| Problem details |
Look through the records below and collect all lines that hold the string "years".

[Excerpts from a dataset]
=== Section Start ===
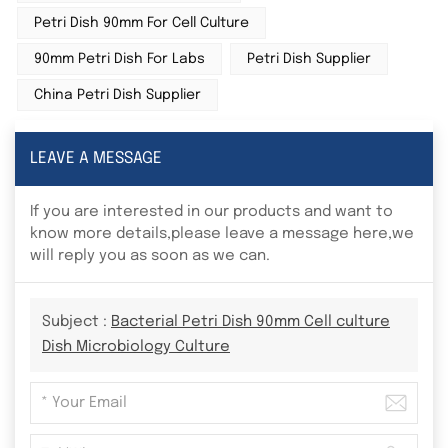
Petri Dish 90mm For Cell Culture
90mm Petri Dish For Labs
Petri Dish Supplier
China Petri Dish Supplier
LEAVE A MESSAGE
If you are interested in our products and want to
know more details,please leave a message here,we
will reply you as soon as we can.
Subject :
Bacterial Petri Dish 90mm Cell culture
Dish Microbiology Culture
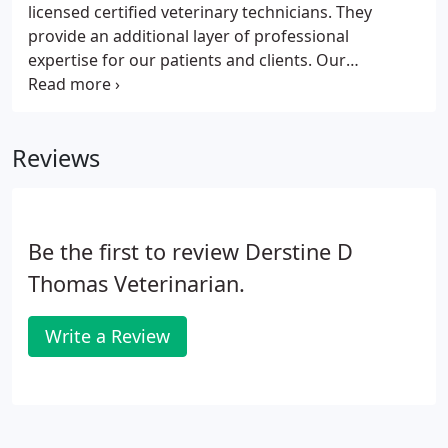
licensed certified veterinary technicians. They
provide an additional layer of professional
expertise for our patients and clients. Our
overnight nursing staff provides supervision and
treatments during the week for our routine
medical and surgical patients as well as our critical
Reviews
ICU patients receiving oxygen or intravenous fluid
therapy. The techs also are involved in client
education and patient discharge enabling our
doctors to spend more time on medical and
Be the first to review Derstine D
surgical problems.
Thomas Veterinarian.
Write a Review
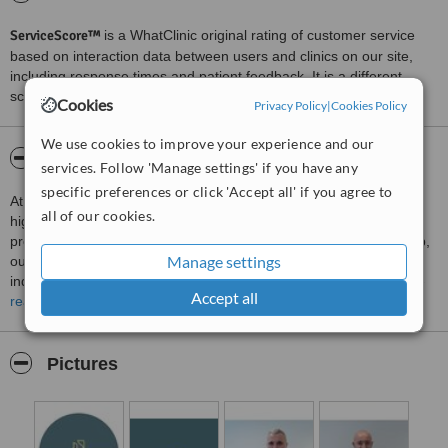
ServiceScore™
is a WhatClinic original rating of customer service
based on interaction data between users and clinics on our site,
including response times and patient feedback. It is a different
score than review rating.
Cookies
Privacy Policy
|
Cookies Policy
We use cookies to improve your experience and our
About Dujmović
services. Follow 'Manage settings' if you have any
specific preferences or click 'Accept all' if you agree to
At Dujmović Plastic Surgery Clinic, we are dedicated to providing
all of our cookies.
high-quality aesthetic and reconstructive care in a modern,
professional, and patient-centred environment. Located in Zagreb,
Manage settings
our clinic combines surgical expertise, advanced techniques, and
individualised treatment planning to help patients achieve natural-
Accept all
looking results that enhance confidence and overall well-being.
read more
We believe that every patient is unique, which is why we take the
time to understand each person’s goals, concerns, and
Pictures
expectations before creating a tailored treatment plan. Whether
patients are considering facial procedures, breast surgery, body
contouring, or non-surgical aesthetic treatments, our approach
focuses on achieving balanced and harmonious outcomes that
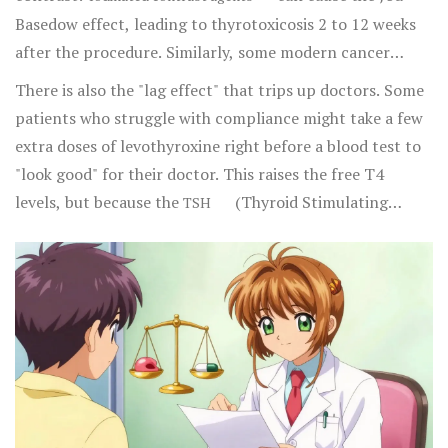
Basedow effect, leading to thyrotoxicosis 2 to 12 weeks
after the procedure. Similarly, some modern cancer
treatments called immune checkpoint inhibitors can
There is also the "lag effect" that trips up doctors. Some
trigger thyroid dysfunction in up to 8% of patients
patients who struggle with compliance might take a few
receiving combined therapy. This is why experts like Dr.
extra doses of levothyroxine right before a blood test to
Angela Leung emphasize the need for thyroid tests every
"look good" for their doctor. This raises the free T4
4-6 weeks during certain cancer regimens.
levels, but because the
(Thyroid Stimulating
TSH
Hormone) takes about six weeks to adjust to a dose
change, the TSH remains abnormal. This discrepancy
leads to misdiagnosis in 15-20% of noncompliant
patients, often resulting in the doctor prescribing an
even higher, dangerous dose.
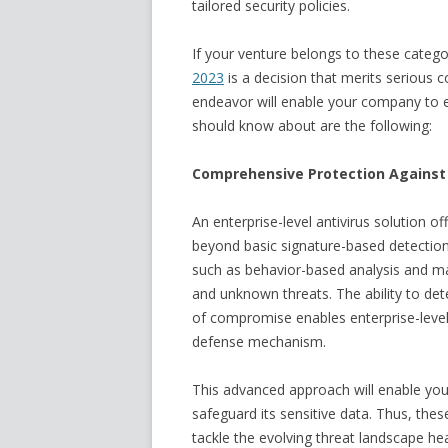
tailored security policies.
If your venture belongs to these categor
2023
is a decision that merits serious c
endeavor will enable your company to 
should know about are the following:
Comprehensive Protection Against
An enterprise-level antivirus solution 
beyond basic signature-based detection
such as behavior-based analysis and ma
and unknown threats. The ability to det
of compromise enables enterprise-level an
defense mechanism.
This advanced approach will enable yo
safeguard its sensitive data. Thus, thes
tackle the evolving threat landscape he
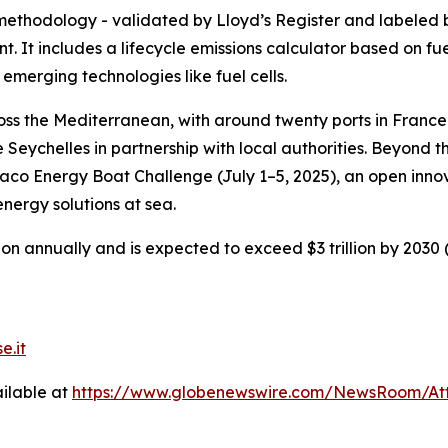
methodology - validated by Lloyd’s Register and labeled 
t. It includes a lifecycle emissions calculator based on fu
 emerging technologies like fuel cells.
oss the Mediterranean, with around twenty ports in France
e Seychelles in partnership with local authorities. Beyond 
co Energy Boat Challenge (July 1–5, 2025), an open innov
energy solutions at sea.
n annually and is expected to exceed $3 trillion by 2030 (O
e.it
ilable at
https://www.globenewswire.com/NewsRoom/At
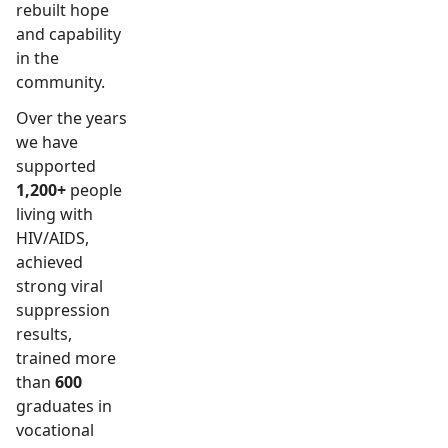
rebuilt hope
and capability
in the
community.
Over the years
we have
supported
1,200+
people
living with
HIV/AIDS,
achieved
strong viral
suppression
results,
trained more
than
600
graduates in
vocational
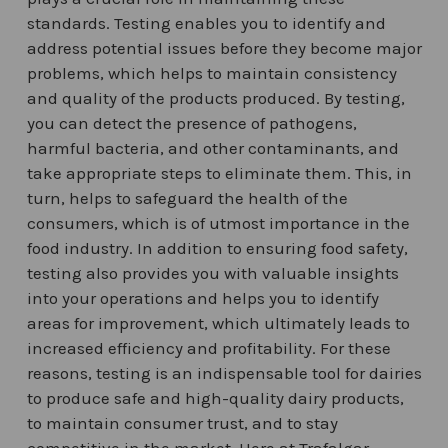
standards. Testing enables you to identify and
address potential issues before they become major
problems, which helps to maintain consistency
and quality of the products produced. By testing,
you can detect the presence of pathogens,
harmful bacteria, and other contaminants, and
take appropriate steps to eliminate them. This, in
turn, helps to safeguard the health of the
consumers, which is of utmost importance in the
food industry. In addition to ensuring food safety,
testing also provides you with valuable insights
into your operations and helps you to identify
areas for improvement, which ultimately leads to
increased efficiency and profitability. For these
reasons, testing is an indispensable tool for dairies
to produce safe and high-quality dairy products,
to maintain consumer trust, and to stay
competitive in the market. Here at Trafalgar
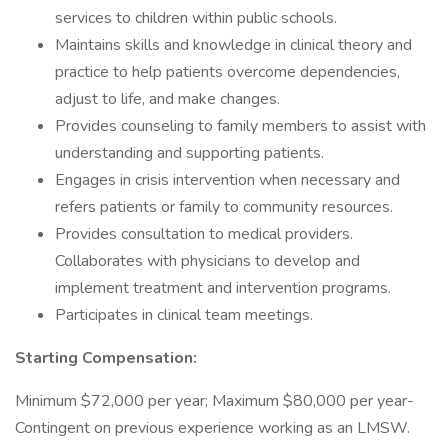
services to children within public schools.
Maintains skills and knowledge in clinical theory and
practice to help patients overcome dependencies,
adjust to life, and make changes.
Provides counseling to family members to assist with
understanding and supporting patients.
Engages in crisis intervention when necessary and
refers patients or family to community resources.
Provides consultation to medical providers.
Collaborates with physicians to develop and
implement treatment and intervention programs.
Participates in clinical team meetings.
Starting Compensation:
Minimum $72,000 per year; Maximum $80,000 per year-
Contingent on previous experience working as an LMSW.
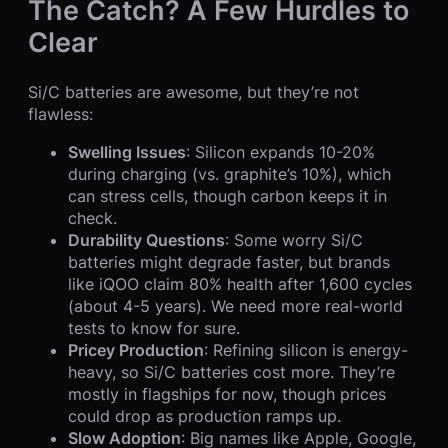
The Catch? A Few Hurdles to
Clear
Si/C batteries are awesome, but they’re not
flawless:
Swelling Issues
: Silicon expands 10-20%
during charging (vs. graphite’s 10%), which
can stress cells, though carbon keeps it in
check.
Durability Questions
: Some worry Si/C
batteries might degrade faster, but brands
like iQOO claim 80% health after 1,600 cycles
(about 4-5 years). We need more real-world
tests to know for sure.
Pricey Production
: Refining silicon is energy-
heavy, so Si/C batteries cost more. They’re
mostly in flagships for now, though prices
could drop as production ramps up.
Slow Adoption
: Big names like Apple, Google,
=== Section End ===
| Answer to this problem |
Over the years
(about 4-5 years). We need more real-world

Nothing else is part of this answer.